Friday, July 14, 2006

Conversations with Adam in the car

In the car, you can have very frank and intense conversations because you are relegated to sit with one another but yet not required to have eye contact. It is the one place where you can be sure to have your kid's attention because they can't run away. Many people have noticed this phenomenon, as I've heard about this on WGBH Morning Stories as well as Mommycast (not that my whole world centers on podcasts or anything).

So one day driving Adam to and from soccer (yes the cliché soccer mom), we had a conversation about school and college. I told him that he would be going to college and probably live there (make it a fact now so that he doesn't get any ideas otherwise). He was extremely alarmed about living away from home because he said he would miss me. I replied that it was extremely sweet of him to think so, but when the time came, he would probably want to live away from home. He was adamant about missing me and having me live with him at college, so I told him that I would remind him that he felt this way when he turns 18. Such a sweet sentiment from a 5-year-old, I was really touched.

Last week as I was driving him to ice skating lessons, we had another funny conversation.

Mom: Adam, what are you doing?
Adam: I'm watching TV in my brain.
Mom: What are you watching?
Adam: The Simpsons. What are you watching?
Mom: Well, I'm watching the road because I have to drive. Actually I'm singing to myself "Thumpity thump thump, thumpity thump thump, over the hills we go" because we just went over that bumpy part and we are going to ice skating lessons so it reminded me of wintertime. "Thumpity thump thump..."
Adam: Stop it Mom!


Anonymous said...

At a very young age, my daughter Kimberly was the type of kid who was very taken back by simplicity and the Amish lifestyle in particular.

She always told me she would never drive a car and did not want to live in a city, she did not want a TV and she wanted a very simple lifestyle.

I kept trying to convince her that some of the advances humans have made are not all wastful and excessive, and that they help with the general progress of mankind and in fact the planet.

As she grew she never really changed her interest in things like TV, but she slowly started to not only accept new technologies...but get excited about them.

She really got turned on to computers, and had a web page at a very early age. (I helped her edit it, but she was constantly wanting to update the content)

She was a big user of email, and then she was actually the first in the house to start a Journal. (and of course....she quickly learned that the wanted to drive in a big way and went for her drivers test only days after she was old enough)

I know she has not finished developing and growing....none of us has....but so far, I am very proud of the choices sha has made and the values she has decided are important to her.

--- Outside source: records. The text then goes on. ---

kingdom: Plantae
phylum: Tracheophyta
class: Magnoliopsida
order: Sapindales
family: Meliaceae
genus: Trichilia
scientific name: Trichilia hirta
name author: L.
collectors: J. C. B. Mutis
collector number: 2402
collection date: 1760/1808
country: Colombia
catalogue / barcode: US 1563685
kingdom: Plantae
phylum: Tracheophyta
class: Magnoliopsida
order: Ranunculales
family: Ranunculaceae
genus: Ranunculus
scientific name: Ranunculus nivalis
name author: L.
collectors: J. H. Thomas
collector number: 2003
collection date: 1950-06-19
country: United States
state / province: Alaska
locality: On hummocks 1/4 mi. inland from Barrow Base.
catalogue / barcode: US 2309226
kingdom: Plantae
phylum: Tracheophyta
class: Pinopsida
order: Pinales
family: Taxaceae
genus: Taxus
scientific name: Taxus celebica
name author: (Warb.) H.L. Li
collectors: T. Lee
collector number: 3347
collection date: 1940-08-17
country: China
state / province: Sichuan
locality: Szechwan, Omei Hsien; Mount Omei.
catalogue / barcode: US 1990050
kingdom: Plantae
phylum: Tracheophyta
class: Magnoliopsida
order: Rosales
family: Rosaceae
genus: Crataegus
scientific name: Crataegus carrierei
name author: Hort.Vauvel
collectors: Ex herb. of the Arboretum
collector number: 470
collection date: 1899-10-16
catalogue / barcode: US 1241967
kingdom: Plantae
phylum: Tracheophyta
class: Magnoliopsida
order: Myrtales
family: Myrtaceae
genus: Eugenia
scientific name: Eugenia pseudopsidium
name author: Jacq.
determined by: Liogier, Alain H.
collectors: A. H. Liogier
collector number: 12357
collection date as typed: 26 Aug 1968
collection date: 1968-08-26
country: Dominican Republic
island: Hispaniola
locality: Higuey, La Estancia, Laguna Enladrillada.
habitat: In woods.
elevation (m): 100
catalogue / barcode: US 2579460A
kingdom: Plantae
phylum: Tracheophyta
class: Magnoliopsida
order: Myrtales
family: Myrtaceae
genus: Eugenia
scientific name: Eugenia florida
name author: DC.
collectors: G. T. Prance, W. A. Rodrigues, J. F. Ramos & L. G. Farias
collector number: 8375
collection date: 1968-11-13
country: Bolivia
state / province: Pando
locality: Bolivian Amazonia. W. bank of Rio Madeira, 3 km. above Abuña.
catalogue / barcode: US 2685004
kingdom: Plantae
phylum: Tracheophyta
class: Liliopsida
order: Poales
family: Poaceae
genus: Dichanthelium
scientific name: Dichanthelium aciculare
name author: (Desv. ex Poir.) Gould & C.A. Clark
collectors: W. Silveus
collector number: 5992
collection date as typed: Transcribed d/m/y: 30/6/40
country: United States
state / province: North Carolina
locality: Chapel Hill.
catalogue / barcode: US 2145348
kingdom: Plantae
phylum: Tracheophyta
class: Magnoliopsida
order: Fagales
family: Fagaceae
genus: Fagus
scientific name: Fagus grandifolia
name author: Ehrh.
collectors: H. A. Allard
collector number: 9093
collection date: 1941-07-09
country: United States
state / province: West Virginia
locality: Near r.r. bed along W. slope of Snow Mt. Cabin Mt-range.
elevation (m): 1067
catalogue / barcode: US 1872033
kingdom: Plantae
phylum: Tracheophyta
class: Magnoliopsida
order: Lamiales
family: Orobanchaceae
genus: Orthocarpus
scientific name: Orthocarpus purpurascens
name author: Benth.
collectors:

Kids are great.....being a parent is great. This all makes life worth living...and thank goodness for our brains because these kind of memories will be the one's we will enjoy until we draw out last breath.

Anonymous said...

I have had so many wonderful conversations in the car with my children. I didn't want a dvd player in my new car because I feared this would take away the last frontier where I have my children's undivided attention. For example, my 7 year old son recently told me he speaks to his future self. When I asked what his future self looked like, he said he couldn't tell me because it would jeopardize the space/time continuum. I'm so glad I asked!